I have the following problem. Let $R$ be a ring and let $e$ be an idempotent in $R$. We consider $R$ as an $R$-module. Let $R \cdot e$ be the submodule generated by $e$ (since it happens in the $R$-module $R$, it is the same as the left ideal generated by $e$). Show that $R = R\cdot e \oplus Ann R(e)$ (i.e. $R = R·e+AnnR(e)$ and $R·e∩AnnR(e) =\{0\}$), where $AnnR(m) := \{r ∈ R \; | \; r= 0\}$ is the annihilator of $m$ in $R$.
This is my attempt at a proof: $R$ is simple when the submodules of $R$ are $\{0\}$ and $\{R\}$. As $e$ is idempotent I figured $e=0$ or $e=1$. Therefore $R·e$ must be $\{0\}$ and $\{R\}$ therefore simple.
However I found in my notes that "If $R$ is simple, then $R$ is generated by any nonzero element: If $r∈R\setminus \{0\}$ then the submodule generated by $e$ is nonzero, and then must be $R$.
Therefore $R·e$ is nonzero so $\{r∈R \; | \; re \text{ nonzero}\}$ and $AnnR(e)=\{r∈R \; | \; re = 0\}$. Therefore the intersection must be $\{0\}$.

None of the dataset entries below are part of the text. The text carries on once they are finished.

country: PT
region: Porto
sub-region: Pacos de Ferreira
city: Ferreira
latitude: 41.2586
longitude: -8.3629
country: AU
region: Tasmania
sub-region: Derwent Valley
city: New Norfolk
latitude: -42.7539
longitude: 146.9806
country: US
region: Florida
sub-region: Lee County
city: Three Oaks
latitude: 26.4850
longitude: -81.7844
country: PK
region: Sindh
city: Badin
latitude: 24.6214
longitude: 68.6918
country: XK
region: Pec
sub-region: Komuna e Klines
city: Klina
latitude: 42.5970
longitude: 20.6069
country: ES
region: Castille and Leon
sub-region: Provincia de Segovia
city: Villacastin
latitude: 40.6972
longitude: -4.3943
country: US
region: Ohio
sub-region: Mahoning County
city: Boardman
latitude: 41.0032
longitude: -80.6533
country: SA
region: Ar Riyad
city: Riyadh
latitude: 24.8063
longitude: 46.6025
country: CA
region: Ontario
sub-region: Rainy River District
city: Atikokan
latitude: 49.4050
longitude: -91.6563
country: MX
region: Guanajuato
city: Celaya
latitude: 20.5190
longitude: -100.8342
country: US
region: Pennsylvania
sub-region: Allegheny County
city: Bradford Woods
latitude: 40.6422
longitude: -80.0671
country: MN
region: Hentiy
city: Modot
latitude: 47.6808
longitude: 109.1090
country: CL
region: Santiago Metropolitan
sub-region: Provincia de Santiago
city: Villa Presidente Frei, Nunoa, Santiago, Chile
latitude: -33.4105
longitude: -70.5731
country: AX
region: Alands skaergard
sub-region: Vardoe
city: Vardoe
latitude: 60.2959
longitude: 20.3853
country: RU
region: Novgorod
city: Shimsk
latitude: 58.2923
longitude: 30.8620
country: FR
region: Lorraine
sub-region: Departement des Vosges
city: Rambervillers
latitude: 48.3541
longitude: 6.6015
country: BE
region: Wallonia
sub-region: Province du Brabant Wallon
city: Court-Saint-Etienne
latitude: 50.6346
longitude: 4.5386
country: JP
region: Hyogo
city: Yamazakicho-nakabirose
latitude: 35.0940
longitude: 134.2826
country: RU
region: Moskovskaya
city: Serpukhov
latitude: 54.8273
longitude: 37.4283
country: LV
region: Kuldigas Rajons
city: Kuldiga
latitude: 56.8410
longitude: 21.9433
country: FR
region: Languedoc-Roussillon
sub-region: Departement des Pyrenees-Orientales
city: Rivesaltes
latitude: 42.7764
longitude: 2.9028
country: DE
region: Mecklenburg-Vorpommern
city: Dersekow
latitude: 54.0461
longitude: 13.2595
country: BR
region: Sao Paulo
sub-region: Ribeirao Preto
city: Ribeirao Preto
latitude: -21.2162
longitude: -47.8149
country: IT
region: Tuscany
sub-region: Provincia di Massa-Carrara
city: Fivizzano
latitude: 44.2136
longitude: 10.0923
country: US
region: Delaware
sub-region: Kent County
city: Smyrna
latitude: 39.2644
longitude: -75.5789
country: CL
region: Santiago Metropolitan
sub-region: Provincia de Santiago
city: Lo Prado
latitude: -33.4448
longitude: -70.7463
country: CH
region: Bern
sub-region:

I'm not sure if I have contradicted myself in this question, or if my method was along the right lines.
Why should you have $e \in \{0,1\}$? And why should $R$ be simple?
It's as easy as that:
We have $r=re+(r-re)$, which shows $R = Re+\operatorname{Ann}_R(e)$.
$Re \cap \operatorname{Ann}_R(e)=0$ might be still easier, because it is straight forward.